In her gray-green blouse, the young white woman shrugged as the elevator came—and three days later left an article by bell hooks in Arnold’s mailbox—which used “Black” throughout. He liked the article, but the uppercase “B” set Arnold’s teeth on edge.
And yes, it’s much the same argument! But it sits very differently, with different emphases and outcomes, when it comes from the mouth of Arnold Hawley, such a very fragile man—not Delany’s opposite, no: but still: his reflection, seen in a glass, darkly, as it were.
(Everyone knows there is no country called black, or language. What capitalizing the B presupposes is: maybe there is?)
But my own take on whether to capitalize “black” has no bearing on the thing-that-argues—in part because I’ve short-circuited it entirely, yes, but also and mostly because none of the people in it give a damn what I think, nor should they: the thing-that-argues, when it turns its attention to any such matter, should only ever care what it is they think, and how, and why: Christian thinks of himself as a Black man, for all that Gordon sees him as a black boy; H.D. sees herself as a Black businesswoman, concerned as she is with Black businesses; Udom, the new Dagger, still thinks of himself as from Across-the-River, though he knows most everyone these days sees him as one of the Igbo; Zeina, the new Mooncalfe, would probably say she’s black, or crack a bleak joke about Atlantis, and drowned mothers-to-be, or maybe she’d punch you, I don’t know; and Frances Upchurch (though that is not her name) would tell you exactly what you’d think she would, and never you’d know otherwise. —And each of them must be able to believe what they believe, to fight for it, or change their minds, without ever having to worry about some quasi-objective narrative voice thinks maybe it knows better blundering up to flatly gainsay them, this white voice in a terribly white idiom telling each and every reader that this was said by a Black man, or that was thought by a black woman, tricking these readers, every one, into thinking they maybe know what the author thinks—or worse, what the thing-that-argues thinks—and thus, what ought to be right, and further thus, who should be, could be, must be wrong. —And this understanding extends to all things.

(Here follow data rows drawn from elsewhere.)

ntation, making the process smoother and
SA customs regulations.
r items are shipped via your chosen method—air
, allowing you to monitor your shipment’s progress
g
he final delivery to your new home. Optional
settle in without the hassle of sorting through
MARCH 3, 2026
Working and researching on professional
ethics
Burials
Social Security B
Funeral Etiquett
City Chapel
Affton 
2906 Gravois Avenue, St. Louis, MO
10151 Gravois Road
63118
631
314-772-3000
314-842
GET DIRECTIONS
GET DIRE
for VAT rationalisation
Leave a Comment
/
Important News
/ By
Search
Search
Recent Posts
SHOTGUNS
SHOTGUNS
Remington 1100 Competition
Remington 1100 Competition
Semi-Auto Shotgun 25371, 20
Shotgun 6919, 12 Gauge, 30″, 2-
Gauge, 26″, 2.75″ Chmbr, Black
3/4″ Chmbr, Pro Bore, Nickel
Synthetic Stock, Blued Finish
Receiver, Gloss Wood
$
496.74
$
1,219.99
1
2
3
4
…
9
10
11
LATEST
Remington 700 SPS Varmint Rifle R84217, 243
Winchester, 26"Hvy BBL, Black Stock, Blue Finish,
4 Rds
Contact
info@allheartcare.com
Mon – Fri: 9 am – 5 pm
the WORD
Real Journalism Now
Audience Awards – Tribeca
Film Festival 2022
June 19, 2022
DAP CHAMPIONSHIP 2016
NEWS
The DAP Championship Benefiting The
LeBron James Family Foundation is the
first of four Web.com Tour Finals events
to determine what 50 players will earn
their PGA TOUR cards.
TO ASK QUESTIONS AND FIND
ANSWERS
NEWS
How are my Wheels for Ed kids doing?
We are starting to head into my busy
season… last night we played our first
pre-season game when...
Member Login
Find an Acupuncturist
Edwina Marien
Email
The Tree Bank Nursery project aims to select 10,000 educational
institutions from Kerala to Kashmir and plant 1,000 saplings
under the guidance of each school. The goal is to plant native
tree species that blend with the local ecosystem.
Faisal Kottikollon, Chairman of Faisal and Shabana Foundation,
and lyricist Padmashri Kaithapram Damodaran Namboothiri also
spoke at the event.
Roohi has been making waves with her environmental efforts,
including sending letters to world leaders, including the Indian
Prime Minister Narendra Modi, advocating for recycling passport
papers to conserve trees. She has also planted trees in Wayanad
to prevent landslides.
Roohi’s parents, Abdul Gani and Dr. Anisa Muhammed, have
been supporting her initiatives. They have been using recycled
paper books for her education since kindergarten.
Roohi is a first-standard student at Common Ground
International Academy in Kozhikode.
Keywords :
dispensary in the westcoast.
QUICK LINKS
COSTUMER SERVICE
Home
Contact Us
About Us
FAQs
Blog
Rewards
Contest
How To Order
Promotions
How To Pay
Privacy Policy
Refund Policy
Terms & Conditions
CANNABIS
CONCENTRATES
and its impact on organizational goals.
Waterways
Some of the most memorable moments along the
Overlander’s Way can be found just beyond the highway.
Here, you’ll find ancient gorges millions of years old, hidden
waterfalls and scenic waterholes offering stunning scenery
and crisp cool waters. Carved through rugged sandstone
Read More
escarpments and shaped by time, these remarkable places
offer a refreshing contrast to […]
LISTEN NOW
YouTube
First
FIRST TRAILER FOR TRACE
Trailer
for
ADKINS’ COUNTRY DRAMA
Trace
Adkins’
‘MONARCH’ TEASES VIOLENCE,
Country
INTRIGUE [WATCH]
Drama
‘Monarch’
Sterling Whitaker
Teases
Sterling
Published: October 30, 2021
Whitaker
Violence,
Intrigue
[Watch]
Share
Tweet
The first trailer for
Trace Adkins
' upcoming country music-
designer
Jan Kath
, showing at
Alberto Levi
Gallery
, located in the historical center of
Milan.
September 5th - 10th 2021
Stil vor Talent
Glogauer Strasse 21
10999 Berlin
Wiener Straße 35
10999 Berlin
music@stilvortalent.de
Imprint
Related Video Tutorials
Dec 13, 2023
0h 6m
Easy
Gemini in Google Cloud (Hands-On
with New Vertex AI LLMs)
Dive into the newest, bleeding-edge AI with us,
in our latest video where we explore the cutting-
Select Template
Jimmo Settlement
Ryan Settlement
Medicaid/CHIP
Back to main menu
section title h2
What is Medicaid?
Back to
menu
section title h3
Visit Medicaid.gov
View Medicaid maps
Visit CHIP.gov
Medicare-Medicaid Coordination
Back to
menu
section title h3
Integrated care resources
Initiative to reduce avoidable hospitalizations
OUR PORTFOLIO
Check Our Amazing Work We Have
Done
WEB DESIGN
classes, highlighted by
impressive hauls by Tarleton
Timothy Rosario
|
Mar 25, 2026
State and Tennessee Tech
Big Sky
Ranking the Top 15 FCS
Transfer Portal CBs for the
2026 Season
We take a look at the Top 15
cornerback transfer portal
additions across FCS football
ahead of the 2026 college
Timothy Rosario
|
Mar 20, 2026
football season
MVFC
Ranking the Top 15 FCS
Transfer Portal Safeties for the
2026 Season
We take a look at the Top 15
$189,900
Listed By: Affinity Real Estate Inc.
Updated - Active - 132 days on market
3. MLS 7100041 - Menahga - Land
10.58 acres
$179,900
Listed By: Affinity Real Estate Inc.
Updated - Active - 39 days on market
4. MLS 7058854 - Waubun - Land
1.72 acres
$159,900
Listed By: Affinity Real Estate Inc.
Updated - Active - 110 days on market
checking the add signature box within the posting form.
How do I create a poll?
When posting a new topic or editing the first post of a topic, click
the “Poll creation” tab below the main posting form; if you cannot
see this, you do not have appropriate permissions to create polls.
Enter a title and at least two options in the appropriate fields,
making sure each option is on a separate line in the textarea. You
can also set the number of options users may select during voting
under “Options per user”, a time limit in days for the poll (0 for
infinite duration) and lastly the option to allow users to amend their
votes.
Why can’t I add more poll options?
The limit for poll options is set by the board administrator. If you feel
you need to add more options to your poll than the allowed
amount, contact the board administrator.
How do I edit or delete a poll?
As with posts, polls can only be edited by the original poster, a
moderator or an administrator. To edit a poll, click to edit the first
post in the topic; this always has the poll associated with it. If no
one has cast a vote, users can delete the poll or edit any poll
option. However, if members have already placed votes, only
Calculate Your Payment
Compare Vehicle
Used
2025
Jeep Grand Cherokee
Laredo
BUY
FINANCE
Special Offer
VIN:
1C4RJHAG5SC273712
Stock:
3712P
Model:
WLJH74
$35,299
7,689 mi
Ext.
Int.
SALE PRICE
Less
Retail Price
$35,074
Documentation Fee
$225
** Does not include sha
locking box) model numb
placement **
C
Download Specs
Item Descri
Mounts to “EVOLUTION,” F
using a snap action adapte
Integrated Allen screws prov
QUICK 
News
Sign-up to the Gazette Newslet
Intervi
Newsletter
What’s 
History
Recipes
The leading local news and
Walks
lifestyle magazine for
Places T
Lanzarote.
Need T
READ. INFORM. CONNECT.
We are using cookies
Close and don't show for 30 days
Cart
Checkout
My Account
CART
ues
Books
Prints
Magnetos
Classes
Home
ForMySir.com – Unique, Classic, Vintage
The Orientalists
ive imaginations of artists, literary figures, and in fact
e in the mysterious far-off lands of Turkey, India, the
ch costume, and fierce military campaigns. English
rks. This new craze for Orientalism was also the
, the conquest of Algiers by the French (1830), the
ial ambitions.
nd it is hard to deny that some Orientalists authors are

(The narrative voice of Dark Reflections does not capitalize “black,” when referring to jeans, or to people, and so we can think we know what the author thought just a few years ago, or at least his copyeditor.)
So maybe I made a mistake at the start of it all. But there was thought behind it? At the start? Reasons to have done it, not that those are a guarantee of any God damn thing. —Maybe I’d do it differently, I were setting out today. Maybe I still regret using quotations marks, or writing it down as “Mr.” instead of “Mister.” But here we are.
There is a strength in writing as a fool, you do it right. Talking outside the glass. The room, that negative space affords, for the characters, for the story, for the readers (or so I tell myself, but I am a fool)—there’s power, in setting a taboo like this. You may not talk inside the glass, but still: you spill enough words, the shape of the glass can start to be made out.